Activities:
1. Translate this sentence from the People's Quantitative Easing article below into Spanish: "On 3 August 2015, Labour's shadow chancellor, Chris Leslie, criticised the proposal on the grounds that it could provoke higher inflation and interest rates."
2. In the People's Quantitative Easing article below, turn the paragraph beginning "The policy is based on ideas put forward by Richard Murphy" into a short bulleted list that keeps its main facts.
3. Answer these questions from the People's Quantitative Easing article below:
(a) During which election did Jeremy Corbyn propose the policy?
(b) Which article of which treaty would the policy clash with?
(c) What position did Chris Leslie hold?

Provided text:

= People's Quantitative Easing =

Policy proposal; central banks invest directly in infrastructure and housing

People's Quantitative Easing (PQE) is a policy proposed by Jeremy Corbyn during the 2015 Labour leadership election in August. It would require the Bank of England to create money to finance government investment via a National Investment Bank.

==Policy==
Corbyn proposes to have the Bank of England create money to invest in housing and public transport, described by Corbyn as "People's Quantitative Easing". This would aim to turn the UK into a high-skill, high-tech economy and to build more council houses in order to lower long-term housing benefit costs. To achieve this, the Bank would purchase bonds for a state-owned "National Investment Bank".

The policy is based on ideas put forward by Richard Murphy. Murphy argues it is a policy designed for use in 2020, in the event the economy remains flat despite traditional quantitative easing, with low inflation, low interest rates, high unemployment and low wages. If the economy is growing strongly, PQE would not be needed as increasing tax revenues would pay for necessary investment.

==Reaction==
The policy was criticised by other leadership candidates, who claimed it was 'economically illiterate' and would increase the risk of investing in the UK. It would also clash with Article 123 of the EU's Lisbon Treaty which prevents central banks from printing money to finance government spending and could cause a legal battle with the European Court of Justice. The Daily Telegraph wrote that as quantitative easing had the potential to cause inflation; currently the Bank of England holds onto the money it creates and thus has the power to 'unwind QE' by reversing it, whereas if the money had gone into a National Investment Bank, this would not be possible.

On 3 August 2015, Labour's shadow chancellor, Chris Leslie, criticised the proposal on the grounds that it could provoke higher inflation and interest rates.

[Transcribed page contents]
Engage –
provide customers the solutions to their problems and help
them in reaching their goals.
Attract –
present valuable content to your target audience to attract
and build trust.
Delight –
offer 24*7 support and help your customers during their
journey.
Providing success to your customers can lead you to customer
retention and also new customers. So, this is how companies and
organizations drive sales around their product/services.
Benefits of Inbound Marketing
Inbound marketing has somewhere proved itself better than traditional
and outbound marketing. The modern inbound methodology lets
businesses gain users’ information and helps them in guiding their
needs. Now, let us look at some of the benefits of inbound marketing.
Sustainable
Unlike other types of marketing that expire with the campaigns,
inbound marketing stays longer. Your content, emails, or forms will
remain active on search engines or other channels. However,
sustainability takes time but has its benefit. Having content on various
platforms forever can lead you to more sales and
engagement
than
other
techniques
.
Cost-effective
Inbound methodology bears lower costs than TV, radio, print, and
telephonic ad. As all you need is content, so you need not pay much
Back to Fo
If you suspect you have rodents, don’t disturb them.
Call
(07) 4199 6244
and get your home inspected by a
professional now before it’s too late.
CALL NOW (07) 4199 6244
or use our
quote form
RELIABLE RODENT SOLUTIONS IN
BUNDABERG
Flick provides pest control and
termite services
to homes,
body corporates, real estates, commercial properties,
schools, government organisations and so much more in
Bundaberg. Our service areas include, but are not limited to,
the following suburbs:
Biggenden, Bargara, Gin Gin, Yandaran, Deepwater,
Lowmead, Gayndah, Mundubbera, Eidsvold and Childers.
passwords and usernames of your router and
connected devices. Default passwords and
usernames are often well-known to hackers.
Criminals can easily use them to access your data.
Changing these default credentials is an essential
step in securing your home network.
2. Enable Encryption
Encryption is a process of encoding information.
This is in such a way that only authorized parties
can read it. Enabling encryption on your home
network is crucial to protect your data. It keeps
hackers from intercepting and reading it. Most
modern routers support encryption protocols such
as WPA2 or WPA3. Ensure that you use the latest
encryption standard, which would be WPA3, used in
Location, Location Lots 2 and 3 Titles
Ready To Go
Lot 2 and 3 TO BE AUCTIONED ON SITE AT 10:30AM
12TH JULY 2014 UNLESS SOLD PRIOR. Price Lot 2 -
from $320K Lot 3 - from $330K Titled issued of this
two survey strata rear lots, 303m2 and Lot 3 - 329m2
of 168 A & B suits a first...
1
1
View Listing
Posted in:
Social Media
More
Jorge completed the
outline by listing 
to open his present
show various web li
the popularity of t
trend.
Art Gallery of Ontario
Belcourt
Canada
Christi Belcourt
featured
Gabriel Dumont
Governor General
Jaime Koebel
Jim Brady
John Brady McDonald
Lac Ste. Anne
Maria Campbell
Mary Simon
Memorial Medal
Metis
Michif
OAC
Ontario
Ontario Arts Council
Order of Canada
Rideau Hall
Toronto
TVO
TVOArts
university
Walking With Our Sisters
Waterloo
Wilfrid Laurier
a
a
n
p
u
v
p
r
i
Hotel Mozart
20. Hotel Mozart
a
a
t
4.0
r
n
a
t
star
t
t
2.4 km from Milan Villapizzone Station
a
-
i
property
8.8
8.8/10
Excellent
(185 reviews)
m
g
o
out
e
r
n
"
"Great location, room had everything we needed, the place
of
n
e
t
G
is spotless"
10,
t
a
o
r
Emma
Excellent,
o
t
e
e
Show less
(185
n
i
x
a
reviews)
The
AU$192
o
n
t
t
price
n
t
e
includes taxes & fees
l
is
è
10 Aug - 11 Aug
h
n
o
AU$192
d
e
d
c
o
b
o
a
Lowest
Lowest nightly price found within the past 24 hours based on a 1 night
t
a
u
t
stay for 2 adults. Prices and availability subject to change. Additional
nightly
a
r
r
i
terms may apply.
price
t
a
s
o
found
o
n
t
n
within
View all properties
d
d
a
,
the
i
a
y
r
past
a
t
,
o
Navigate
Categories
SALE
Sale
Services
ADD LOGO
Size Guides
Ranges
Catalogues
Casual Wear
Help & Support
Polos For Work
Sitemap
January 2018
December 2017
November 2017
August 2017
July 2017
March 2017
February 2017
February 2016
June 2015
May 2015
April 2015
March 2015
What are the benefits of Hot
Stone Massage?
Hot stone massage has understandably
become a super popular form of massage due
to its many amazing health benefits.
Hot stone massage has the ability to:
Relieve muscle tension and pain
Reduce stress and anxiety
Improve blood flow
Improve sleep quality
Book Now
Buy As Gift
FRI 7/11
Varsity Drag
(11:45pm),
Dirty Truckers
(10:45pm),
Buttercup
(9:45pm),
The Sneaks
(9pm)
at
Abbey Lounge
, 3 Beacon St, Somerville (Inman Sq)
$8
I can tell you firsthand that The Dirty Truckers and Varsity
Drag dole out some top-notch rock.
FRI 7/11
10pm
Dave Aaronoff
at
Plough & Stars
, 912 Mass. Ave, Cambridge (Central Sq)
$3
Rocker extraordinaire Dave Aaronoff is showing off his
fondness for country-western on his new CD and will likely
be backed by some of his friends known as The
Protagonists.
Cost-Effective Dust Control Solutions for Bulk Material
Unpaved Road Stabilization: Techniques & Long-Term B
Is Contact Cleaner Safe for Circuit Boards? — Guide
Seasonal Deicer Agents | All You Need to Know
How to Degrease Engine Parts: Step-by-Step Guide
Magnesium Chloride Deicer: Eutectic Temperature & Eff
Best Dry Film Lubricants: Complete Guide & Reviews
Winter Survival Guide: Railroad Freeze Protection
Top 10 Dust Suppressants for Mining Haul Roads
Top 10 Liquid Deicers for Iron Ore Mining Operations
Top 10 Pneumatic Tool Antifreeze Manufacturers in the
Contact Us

Solutions per task:
1. El 3 de agosto de 2015, el canciller en la sombra del Partido Laborista, Chris Leslie, criticó la propuesta con el argumento de que podría provocar una mayor inflación y tipos de interés más altos.

2.
- The policy is based on ideas from Richard Murphy.
- Murphy says it is designed for use in 2020 if the economy stays flat despite traditional quantitative easing.
- That flat economy would have low inflation, low interest rates, high unemployment and low wages.
- If the economy grows strongly, PQE would not be needed, because rising tax revenues would pay for necessary investment.

3.
(a) The 2015 Labour leadership election.
(b) Article 123 of the EU's Lisbon Treaty.
(c) Labour's shadow chancellor.